What does this geo-blocking thing mean?
The TAB is the only sports betting provider allowed to operate in New Zealand. This means it has a monopoly on sports betting within New Zealand. However, local punters are currently free to use online platforms from overseas providers. McAnulty has confirmed that cabinet has agreed in principle to introduce legislation that would allow the government to block NZ punters from being able to access online platforms provided by overseas companies not owned by Entain. This will hand Entain a complete monopoly over sports betting for New Zealand punters. Which begs the question: why is this legislation only now being agreed to off the back of a $100m offer from Entain? What a sorry state we appear to be in, allowing an overseas company to purchase legislation that will provide them with total monopoly of an industry.
But at least everyone keeps their jobs, right?
As part of this agreement, Entain has agreed to retain the 460 TAB employees for two years – which will go pretty quickly, when you consider it’s a 25-year outsourcing deal. It seems on the surface to be little more than a grace period for the existing TAB employees to arrange other options, given the breakneck speed at which this deal has been agreed to, which is expected to commence as soon as June (ie next week).
This all sounds bleak. Does anyone win?
There are some clear winners here. First and foremost Entain, as you’ve likely gathered. It stands to extract upwards of $4bn from our economy over the next 25 years. There are some short-term winners here too. By signing off on this agreement, McAnulty has provided the racing codes with an unprecedented $150m payout, cash in hand, on top of guaranteed distributions for five years. Not bad for a pastime that’s been declining in public interest for some time.
But why is all that money going to racing?
That really is the million dollar question. McAnulty has signed off for the guaranteed $900 million in the first 5 years for NZ racing. But what about NZ sports?

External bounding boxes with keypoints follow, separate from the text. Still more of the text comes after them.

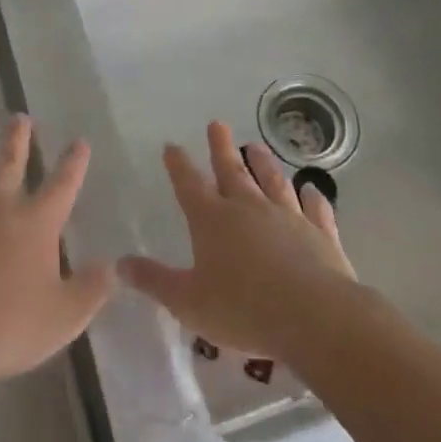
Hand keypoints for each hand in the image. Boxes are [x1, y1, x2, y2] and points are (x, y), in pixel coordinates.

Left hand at [0, 115, 113, 407]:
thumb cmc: (6, 327)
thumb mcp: (63, 318)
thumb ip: (91, 290)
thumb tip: (112, 267)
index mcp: (36, 222)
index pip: (62, 183)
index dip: (74, 162)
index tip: (79, 141)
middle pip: (10, 159)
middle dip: (18, 136)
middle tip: (20, 117)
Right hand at [119, 121, 354, 360]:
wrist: (314, 317)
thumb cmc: (243, 310)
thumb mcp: (188, 302)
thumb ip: (155, 281)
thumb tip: (119, 265)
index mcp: (212, 220)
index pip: (189, 184)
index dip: (179, 165)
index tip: (172, 146)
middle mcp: (248, 209)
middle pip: (232, 171)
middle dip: (221, 148)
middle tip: (217, 124)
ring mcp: (288, 217)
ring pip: (273, 182)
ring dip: (264, 164)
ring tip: (257, 146)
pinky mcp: (320, 234)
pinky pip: (315, 209)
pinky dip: (312, 198)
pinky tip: (312, 190)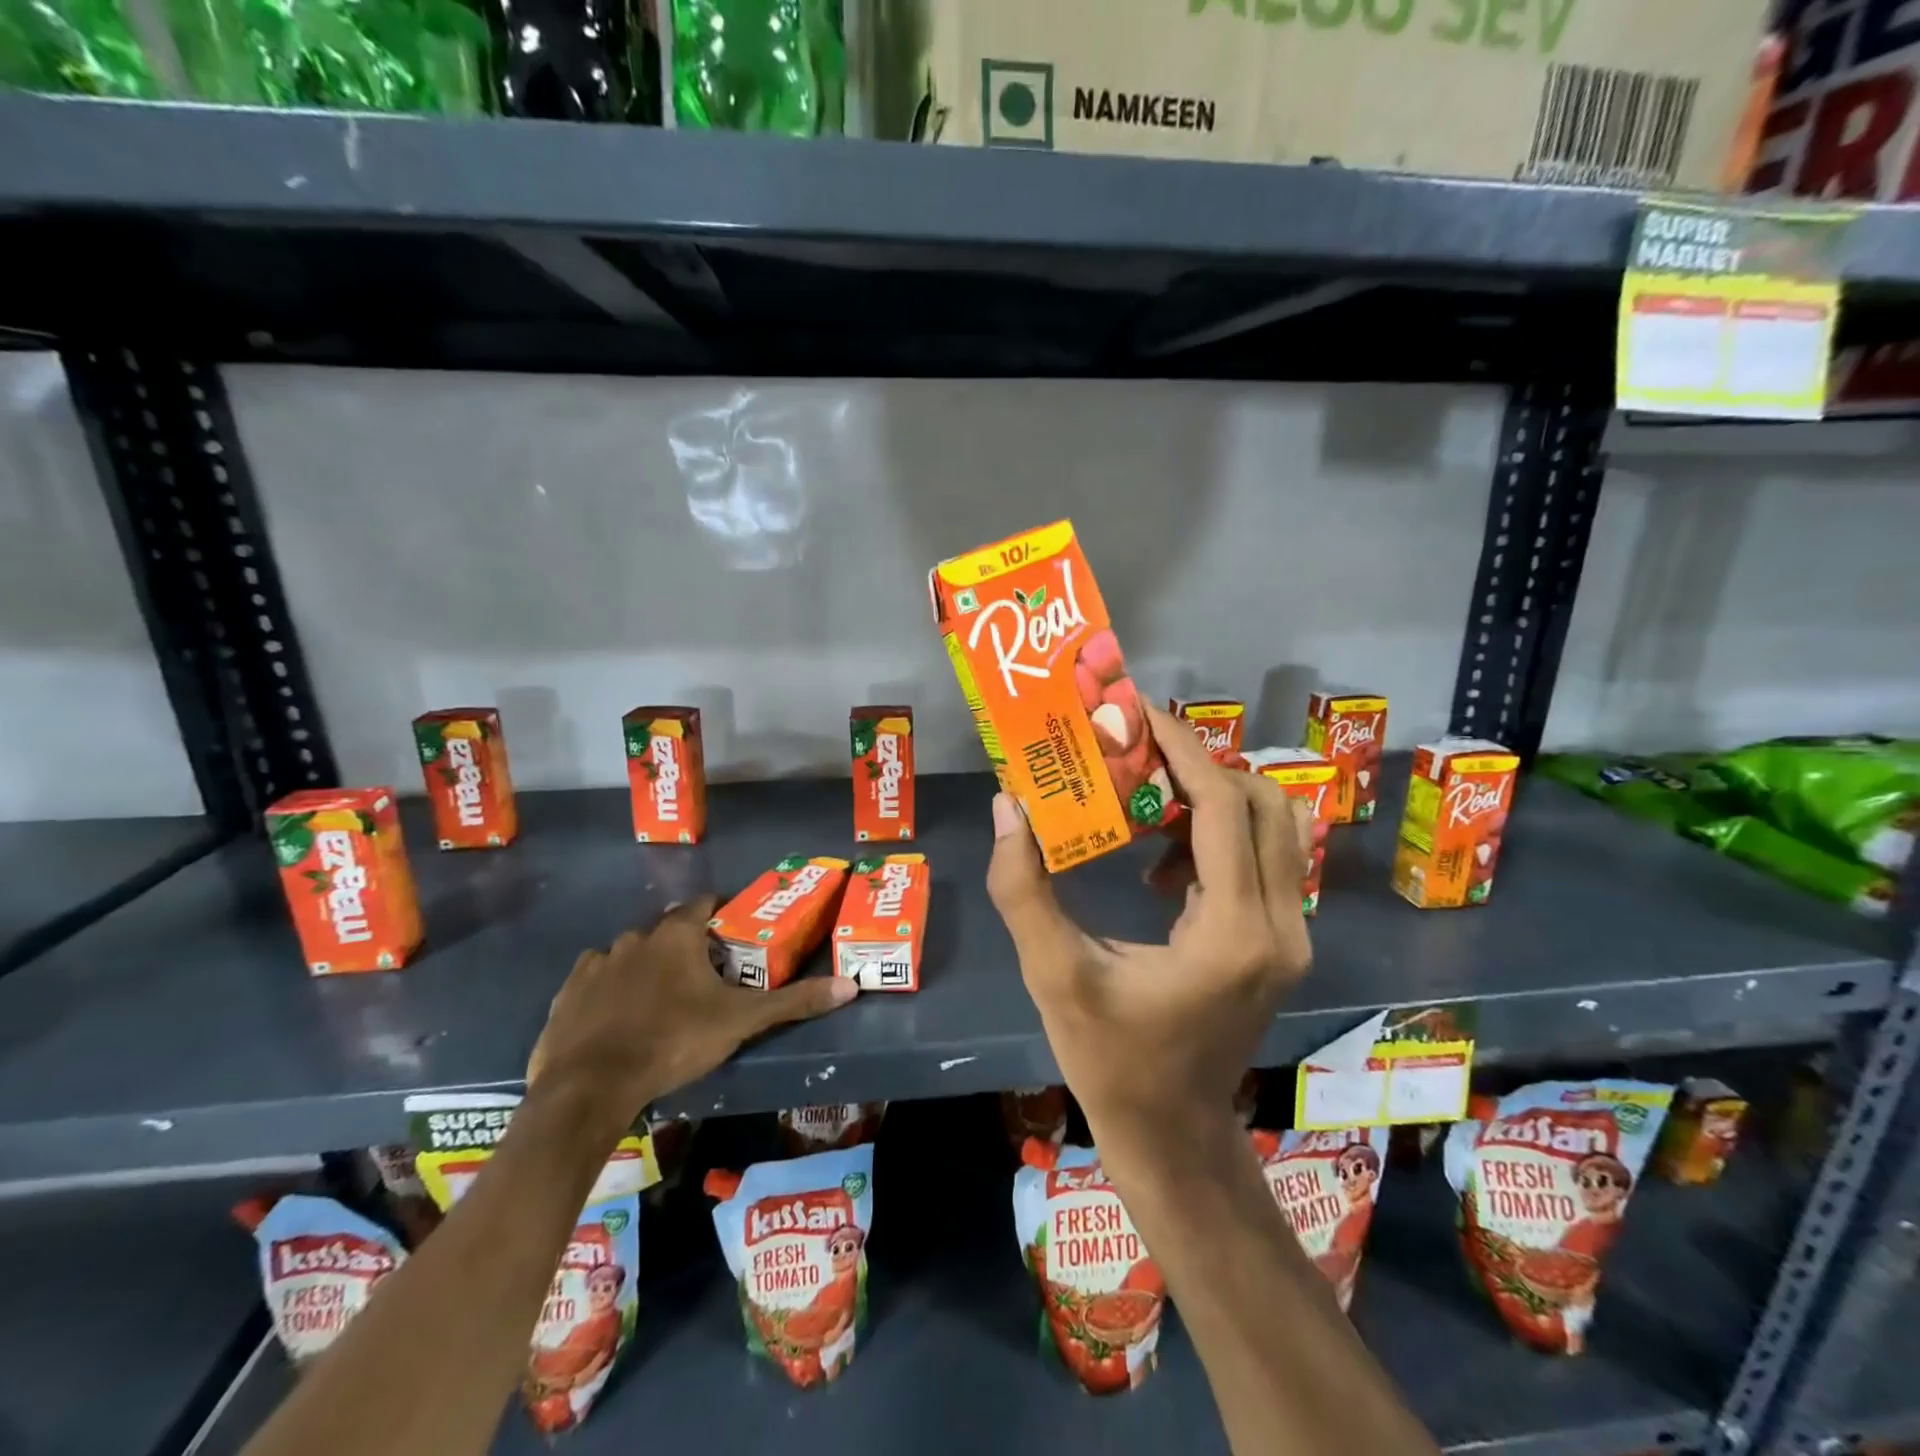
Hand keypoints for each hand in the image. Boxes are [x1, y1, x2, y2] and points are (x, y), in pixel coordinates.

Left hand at [526, 897, 855, 1131]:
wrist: (590, 1087)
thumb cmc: (673, 1041)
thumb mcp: (741, 1022)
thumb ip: (793, 1002)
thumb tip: (850, 986)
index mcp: (676, 936)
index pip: (703, 904)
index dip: (719, 913)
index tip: (732, 933)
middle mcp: (634, 938)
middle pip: (666, 931)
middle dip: (684, 946)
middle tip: (702, 977)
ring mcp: (596, 965)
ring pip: (628, 954)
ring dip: (644, 967)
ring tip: (659, 1000)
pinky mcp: (567, 995)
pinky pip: (593, 980)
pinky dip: (608, 990)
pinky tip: (616, 1016)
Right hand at [986, 702, 1312, 1161]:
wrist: (1172, 1133)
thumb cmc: (1111, 1059)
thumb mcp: (1054, 974)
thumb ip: (1024, 888)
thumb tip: (1008, 806)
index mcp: (1232, 931)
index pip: (1222, 806)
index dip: (1180, 747)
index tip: (1135, 711)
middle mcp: (1280, 924)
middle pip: (1261, 802)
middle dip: (1197, 765)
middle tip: (1133, 757)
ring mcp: (1292, 934)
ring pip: (1273, 826)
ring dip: (1212, 798)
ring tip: (1146, 807)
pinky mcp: (1282, 940)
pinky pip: (1265, 857)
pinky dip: (1219, 835)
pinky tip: (1163, 867)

A mere $15 million has been allocated for distribution to non-animal racing sports. This isn’t a huge surprise as NZ sports have been getting shafted like this by the TAB distribution practices for years. But it’s becoming increasingly harder to justify the massive funding discrepancy between NZ racing and NZ sports from the TAB.

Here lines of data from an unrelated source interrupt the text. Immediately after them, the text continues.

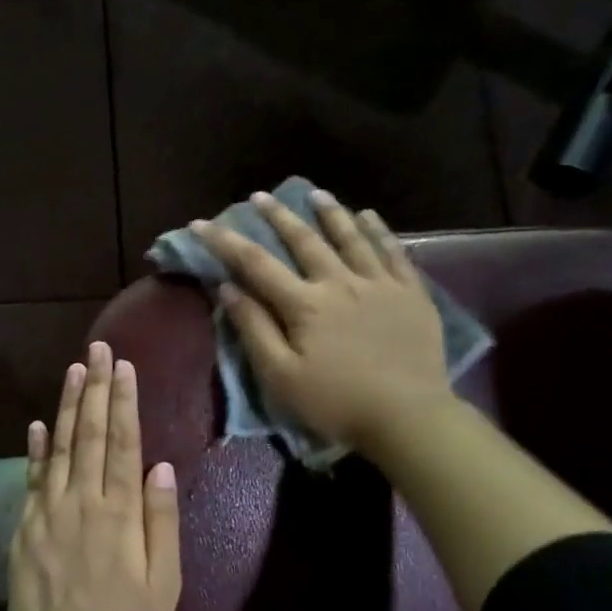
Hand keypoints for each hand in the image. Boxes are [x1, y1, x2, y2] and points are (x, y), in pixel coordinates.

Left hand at [8, 340, 182, 610]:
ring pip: (59, 447)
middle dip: (96, 387)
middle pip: (89, 433)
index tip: (124, 366)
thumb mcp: (163, 583)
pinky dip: (35, 448)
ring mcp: (48, 511)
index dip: (124, 402)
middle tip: (99, 350)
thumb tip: (162, 468)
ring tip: (74, 369)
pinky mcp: (25, 527)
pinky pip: (31, 478)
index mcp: (119, 512)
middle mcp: (82, 500)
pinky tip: (37, 424)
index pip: (122, 443)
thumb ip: (161, 522)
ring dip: (67, 405)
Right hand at [193, 190, 453, 459]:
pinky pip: (394, 252)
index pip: (255, 263)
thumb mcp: (280, 376)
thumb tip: (227, 288)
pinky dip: (378, 231)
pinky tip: (368, 216)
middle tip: (259, 196)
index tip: (200, 223)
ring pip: (350, 237)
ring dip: (329, 213)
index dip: (224, 242)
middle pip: (303, 240)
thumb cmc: (336, 402)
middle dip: (277, 216)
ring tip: (314, 193)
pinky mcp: (411, 293)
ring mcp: (380, 284)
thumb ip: (253, 329)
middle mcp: (340, 282)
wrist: (409, 417)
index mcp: (304, 304)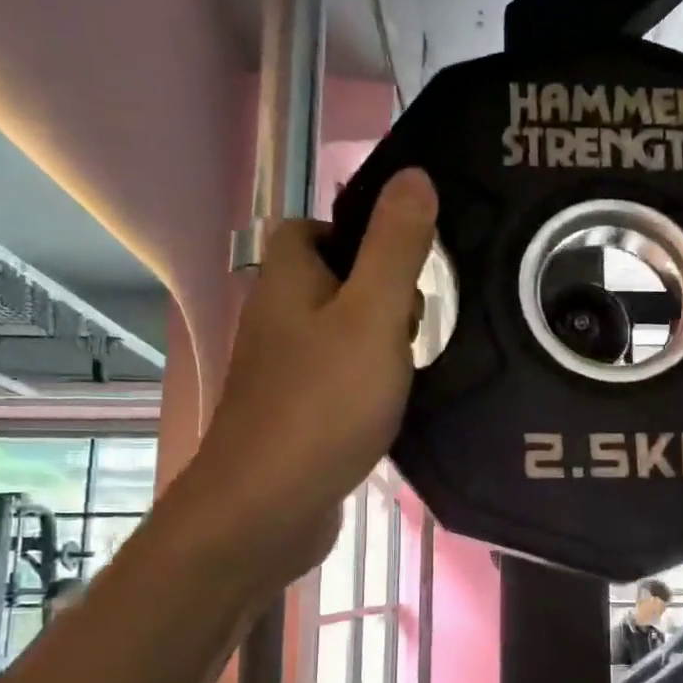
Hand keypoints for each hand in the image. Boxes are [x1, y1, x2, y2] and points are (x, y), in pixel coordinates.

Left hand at [184, 168, 436, 592]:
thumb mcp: (373, 315)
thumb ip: (396, 246)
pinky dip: (370, 386)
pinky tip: (395, 409)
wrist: (268, 507)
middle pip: (337, 281)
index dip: (366, 236)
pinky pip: (341, 380)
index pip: (320, 226)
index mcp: (286, 277)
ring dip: (382, 346)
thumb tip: (415, 175)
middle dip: (385, 298)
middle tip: (414, 330)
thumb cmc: (324, 402)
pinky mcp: (296, 414)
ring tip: (413, 373)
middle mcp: (276, 316)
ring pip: (343, 334)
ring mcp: (283, 370)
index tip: (410, 268)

The writing has been on the wall for the racing codes since 2018. The TAB’s annual report found its horse racing punters are aging out of the game (to put it nicely). The report said millenials just aren’t interested in racing and prefer to spend their money on sports. The sports betting book, of course, is booming. More Kiwi punters than ever are using the TAB but they just aren’t using it for racing. That’s a problem when you look at the TAB’s distribution and see numbers like $100m distributed to the three racing codes and $5m to share between the 20+ sporting codes (if they’re lucky).
It makes you wonder if it’s really the TAB that can’t support itself or is it NZ racing that aren’t getting the funding numbers it used to get from TAB that’s become unsustainable. From that perspective it looks like NZ racing could be trying to get one last squeeze from the lemon as it comes to terms with a new world that seems to be leaving the racing industry behind.
Did the public win anything of note here?
Unfortunately not a lot. With Entain aiming to massively ramp up the number of active gamblers in our country, what thought was given to harm minimisation? McAnulty proudly reports he negotiated $5m (from the initial $150m payout) to go towards introducing facial recognition software and “research” towards harm minimisation, whatever that may mean. He reminds us gambling is not the problem, it’s the problem gambling. Given Entain’s track record with harm minimisation, that might be a problem we see a lot more of in our society in the future.